LONDON – I wrote my Best & Worst of the London Olympics in Sunday’s paper but it was very general. It wasn’t personal. I have my own personal favorites that I’ve listed below.
1. Missy Franklin. I met her at the Colorado State Swimming Championships in February just to introduce myself and say she’ll be seeing my ugly mug a lot over the next six months. And she did.
I remember telling myself in the winter not to write any medal predictions. Good Lord, she was 16. No need to put pressure on her. Just trumpet the accomplishment if she makes the Olympic team.
I guess I even underestimated her. She bit off more than any American woman swimmer in Olympic history – a record seven events – and medaled in five of them, four being gold with four American records.
And all the time she charmed the world’s media with her smile, jokes and grace, even in defeat. Her parents talked in perfect two-paragraph anecdotes.
Here’s hoping she doesn’t go pro before she picks a college. I can’t picture this social magnet swimming six hours a day alone.
I have no inside knowledge on this whatsoever but if I had to pick where she’ll go to college it’ll be California. Head coach Teri McKeever was the Olympic women’s coach and received major praise from all her swimmers about the camaraderie she built during training camps in Knoxville, Tenn., and Vichy, France, and then again in London.
The reason Franklin is swimming in college is the camaraderie. Unfortunately for Jack Bauerle at Georgia and Dave Salo at USC, the other two main choices, Franklin hasn’t seen them in action. She saw McKeever every day.
Plus, her parents can fly direct to Oakland and see her regularly.
2. Usain Bolt’s 200 meters win. I went to track and field twice. The second time came on Bolt’s 200 night. It wasn’t so much the victory. I knew he’d win and so did the 80,000 other people attending.
It was the reaction. Imagine a stadium as loud as Mile High Stadium in the ‘80s all cheering for one man in a race that lasts 20 seconds. You have an idea of what the Olympic Stadium sounded like that night.
And our Olympics writer, John Meyer, who’s covered every sport under the globe, said Saturday night when Great Britain’s Mo Farah won the 5,000 to go with his 10,000, it was the loudest he’d ever heard a sports stadium.
3. Anna Meares victory over Victoria Pendleton in the women’s sprint. The velodrome was cycling’s equivalent to the Olympic Stadium. It only seats 6,000 but every seat is on top of the track and Pendleton is Great Britain’s pinup girl, the defending Olympic champion who models cosmetics.

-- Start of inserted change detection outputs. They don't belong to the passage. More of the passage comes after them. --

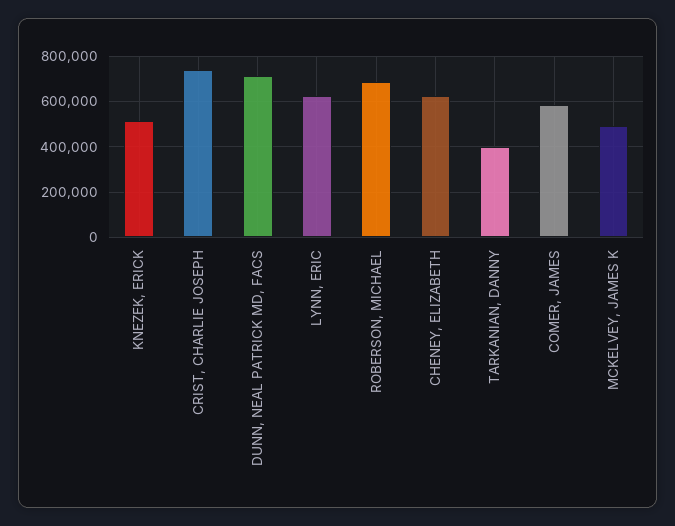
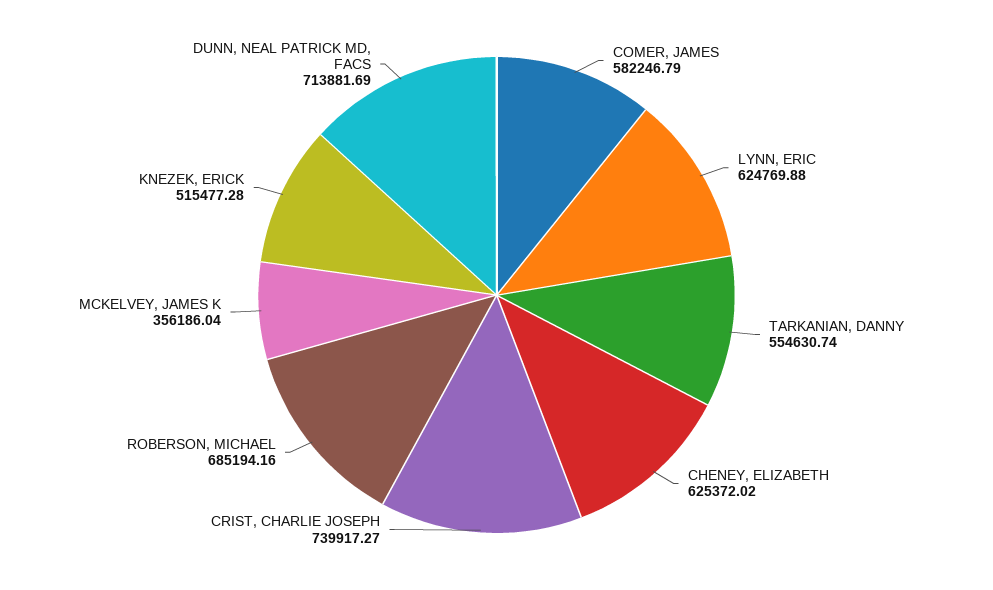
  {
    "KNEZEK, ERICK": 515477.28,
    "CRIST, CHARLIE JOSEPH": 739917.27,
    "DUNN, NEAL PATRICK MD, FACS": 713881.69,
    "LYNN, ERIC": 624769.88,
    "ROBERSON, MICHAEL": 685194.16,
    "CHENEY, ELIZABETH": 625372.02,
-   "TARKANIAN, DANNY": 400000,
+   "TARKANIAN, DANNY": 554630.74,
    "COMER, JAMES": 582246.79,
-   "MCKELVEY, JAMES K": 500000
+   "MCKELVEY, JAMES K": 356186.04
  }

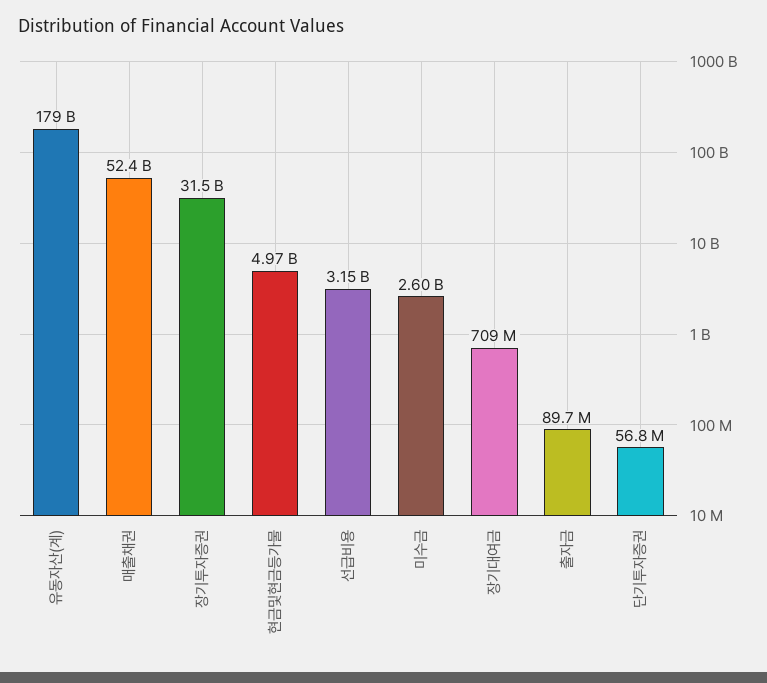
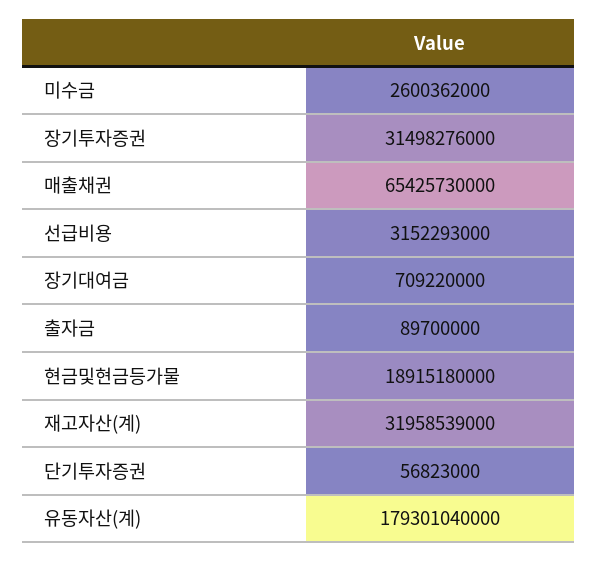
  {
    "유동자산(계)": 179301040000,
-   "매출채권": 52400000000,
+   "매출채권": 65425730000,
    "장기투자증권": 31498276000,
-   "현금및현금등가물": 4970000000,
+   "현금및현금등가물": 18915180000,
    "선급비용": 3152293000,
    "미수금": 2600362000,
    "장기대여금": 709220000,
    "출자금": 89700000,
-   "단기투자증권": 56823000
+   "단기투자증권": 56823000,
+   "재고자산(계)": 31958539000
  }

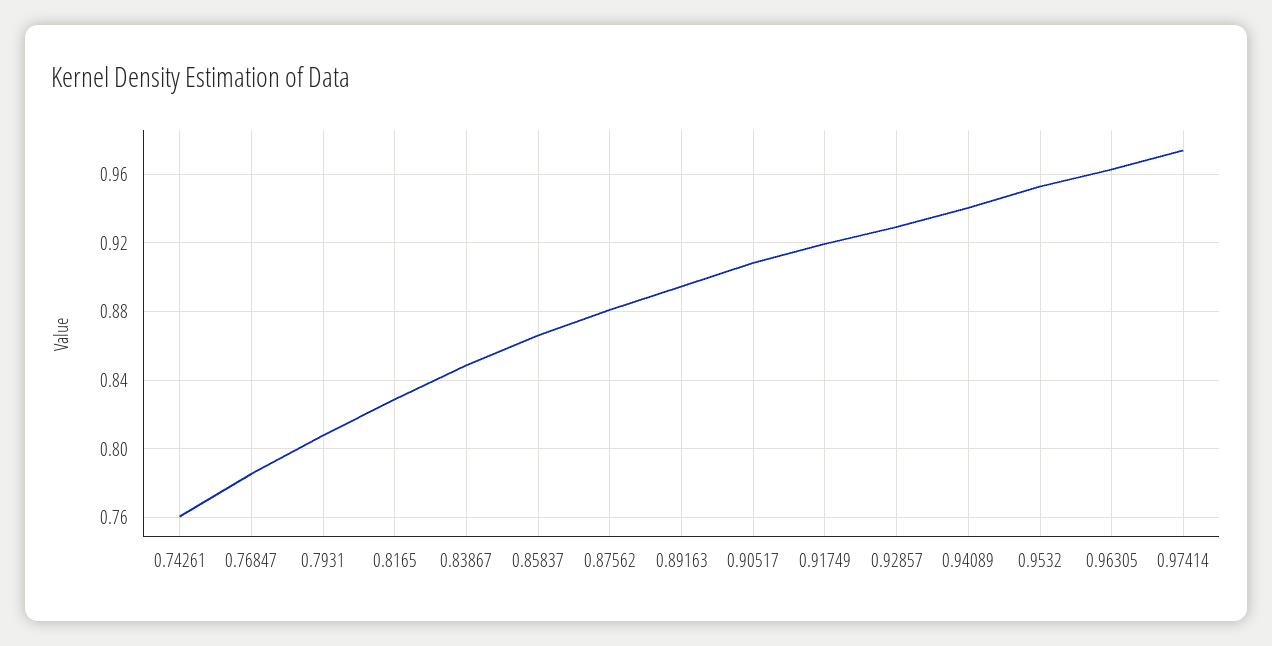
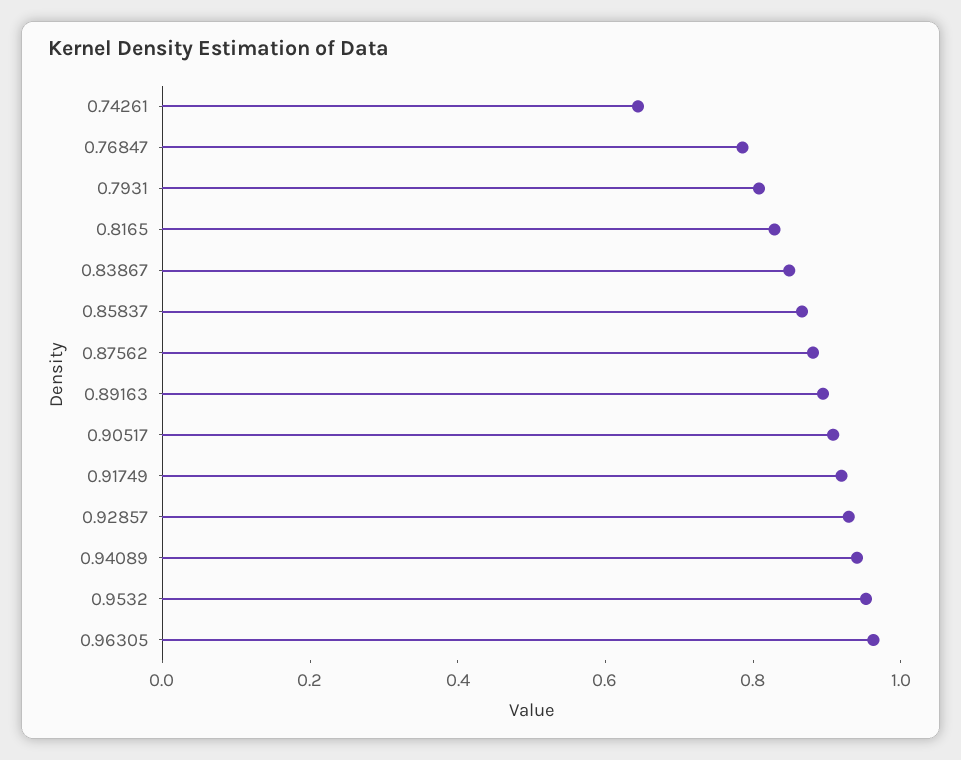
  {
-   "0.74261": 0.76,
+   "0.74261": 0.65,
    "0.76847": 0.785,
    "0.7931": 0.81,
    "0.8165": 0.83,
    "0.83867": 0.85,
    "0.85837": 0.865,
    "0.87562": 0.88,
    "0.89163": 0.895,
    "0.90517": 0.91,
    "0.91749": 0.92,
    "0.92857": 0.93,
    "0.94089": 0.94,
    "0.9532": 0.955,
-   "0.96305": 0.965,
+   "0.96305": 0.965
-   "0.97414": 0.975
  }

Meares of Australia walked into a snakepit for a best two-out-of-three final. With the place exploding, urging, praying for Pendleton to bring home the gold, Meares remained cool as a shark and out smarted her in the second heat for the win.
It was the gutsiest performance I saw in the Olympics.
4. Cycling venues. Road cycling is real tough to cover. Road closures make a walk to the finish feel like the Appalachian Trail. But the sites for Olympic road cycling were gorgeous.
The site of the road race, Box Hill, is a small, leafy suburb with a hill full of switchbacks. It reminded me of an England you read about in romance novels. Cute little houses with flower boxes hanging from windows. Narrow, two-lane roads totally in the shade. Country inns with outdoor seating.
I also made a note to spend a couple nights during my next London visit in Hampton Court, also in Surrey County. The site of the time trial finish has a charming central square that straddles the River Thames and lined with outdoor cafes.
5. Gastro pubs. I have a food column going in the Wednesday Denver Post about the rise of London’s pub food. When I first came to London in the ‘70s and ‘80s, prisoners in isolated confinement wouldn’t eat pub fare.
Today, many pubs have replaced bangers and mash with venison and confit duck leg. High-end wines are available. You could take a date out for a pub meal without being called cheap or drunk.
I went to a place Saturday night called The Horseshoe in the fashionable Hampstead neighborhood, not far from Arsenal’s Emeritus Stadium. I had a terrific fish off the coast of Cornwall called a Cornish plaice that was lightly grilled and covered with button mushrooms.
The best was a dessert called an Eton Mess. Invented at Eton College, where they should know better, it’s basically a big pile of fresh raspberries, blueberries and strawberries in a messy glob of meringue.
A very sweet way to end my Olympics.